> Text segment
========

I wasn’t expecting a tie, and neither was I planning to find out about the latter, but the surprise was a man in his 20s, in a black T-shirt, wearing a feather earring, and apologising for the hoarseness of his voice – he had been shouting too loudly, cheering Ireland’s rugby team to victory over France a couple of nights before.

It may be the case that all our preconceptions and prejudices are there to be broken, but with Hayes the unexpected continues to an extraordinary degree. This painter of astonishingly accurate and technically excellent classical portraits went to Clongowes Wood College and then studied business and law at UCD. Is Clongowes famed for turning out artists, I want to know? Not necessarily, Hayes replies, “though one thing the Jesuits do is teach you how to think, they get you questioning things”. His UCD studies were at the behest of his father (Hayes is the eldest of three), who wanted him to at least get a decent degree before he went off into the world.

Following this, he tells me, he spent a year “travelling Europe on my own, looking at art, and trying to decide whether to become an abstract artist or a classical painter”, although I suspect he also made time for other pursuits. He had his epiphany moment in the Rijksmuseum in Amsterdam.

========

> Stored data
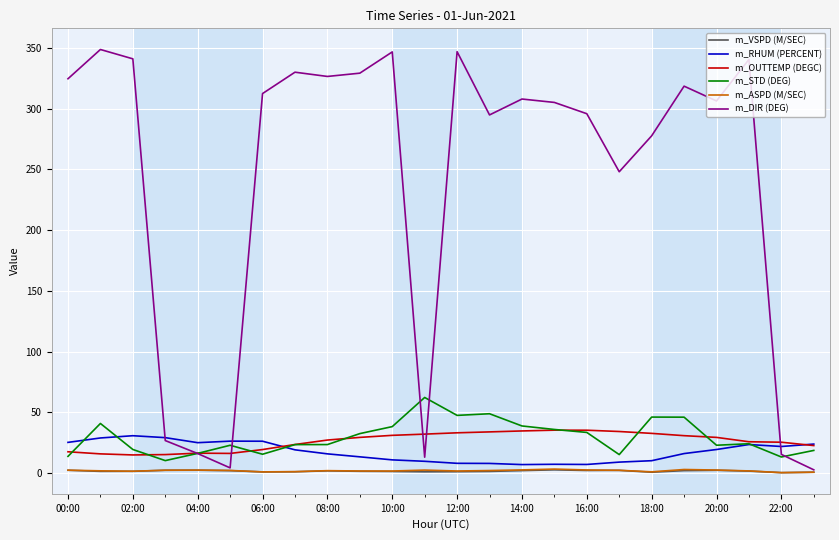

What is the average value of the m_STD (DEG) series?

29.5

========

> To-do item
In the passage about the painter Hayes, where did he have his epiphany moment? The material here is separate from the passage about the painter Hayes.

> Solution below
In the Rijksmuseum in Amsterdam.